The college baseball regular season ended on Sunday, but for me it was just beginning. Conference tournaments start today, which marks the beginning of the Road to Omaha, the host of the NCAA College World Series.

I had known of college baseball for years, I mean, its not like every player drafted by Major League clubs is drafted straight out of high school.  Thanks to my curiosity being peaked by Michael Baumann of The Ringer (Bill Simmons website), I started to check out some college baseball games on the weekend.  There were a few things that I really enjoyed.

The first thing was the stadiums.  This might seem trivial, but the smaller more intimate ballparks gave the game a different feel than what you get with 40-45 thousand-seat MLB parks that are often half empty for the first couple months because of the weather, and the fact that kids are still in school.

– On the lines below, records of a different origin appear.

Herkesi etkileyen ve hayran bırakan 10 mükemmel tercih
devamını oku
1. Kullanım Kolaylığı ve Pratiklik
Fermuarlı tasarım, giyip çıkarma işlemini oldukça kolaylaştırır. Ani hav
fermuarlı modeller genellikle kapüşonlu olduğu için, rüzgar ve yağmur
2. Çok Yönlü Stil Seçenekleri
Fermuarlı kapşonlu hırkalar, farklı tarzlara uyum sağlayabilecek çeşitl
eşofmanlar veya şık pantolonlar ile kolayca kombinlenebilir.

Secondly, the games are made a little more exciting because there’s greater chance of mistakes being made.  Throws being air-mailed past the intended target, balls in the dirt getting away from a catcher, balls being misread in the outfield;  These things happen in MLB but aren’t that common.  In NCAA because the vast majority of the players won’t make it to the Majors these are mistakes that are a little more common. The result is a little more offense and excitement than what you get from MLB.  The hitters also use aluminium bats instead of wooden bats.  I’m not sure how much difference that makes in terms of offense; whether the balls carries farther off the bat, or not, but the sound of the ball off the bat reminds me of playing softball growing up.

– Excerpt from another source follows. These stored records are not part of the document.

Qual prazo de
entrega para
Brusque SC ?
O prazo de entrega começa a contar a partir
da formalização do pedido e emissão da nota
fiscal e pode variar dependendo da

Third, and maybe the biggest thing is the season is shorter.  I’m a huge fan of the MLB regular season being 162 games.  Its the perfect length for regular season baseball.  Its just long enough that you go through all the ebbs and flows you would normally expect to occur so that by the end you pretty well know who the best teams are.  That said, the shorter season for college baseball makes sense given you have conference tournaments and the College World Series to fit into a finite school year season.  It forces you to stop and pause for a minute before judging the stat lines on players because the sample size for a given season is so much smaller.  The season also starts in February as opposed to April which means that meaningful baseball can be seen possibly before pitchers and catchers report for MLB Spring Training.  I find that really exciting given how tired I am of winter and non-baseball sports by that point in the calendar.  It makes the baseball off-season much shorter.

I have only one complaint about college baseball.  The games are too long.  The game shouldn’t take four hours to play.  The Umpires need to be empowered to move the game along, and mound visits by pitching coaches needs to be curtailed.  The dead space in the middle of baseball games is a significant reason why young people have a hard time watching baseball.  MLB along with its amateur affiliates needs to address this problem.  Keep the action going and the game will hold people’s attention better.

So, thank you to Michael Baumann for peaking my curiosity.  My calendar will be marked next year for the start of college season in February.  I’ll be doing my best to catch some of the tournament action as well as the College World Series over the next few weeks.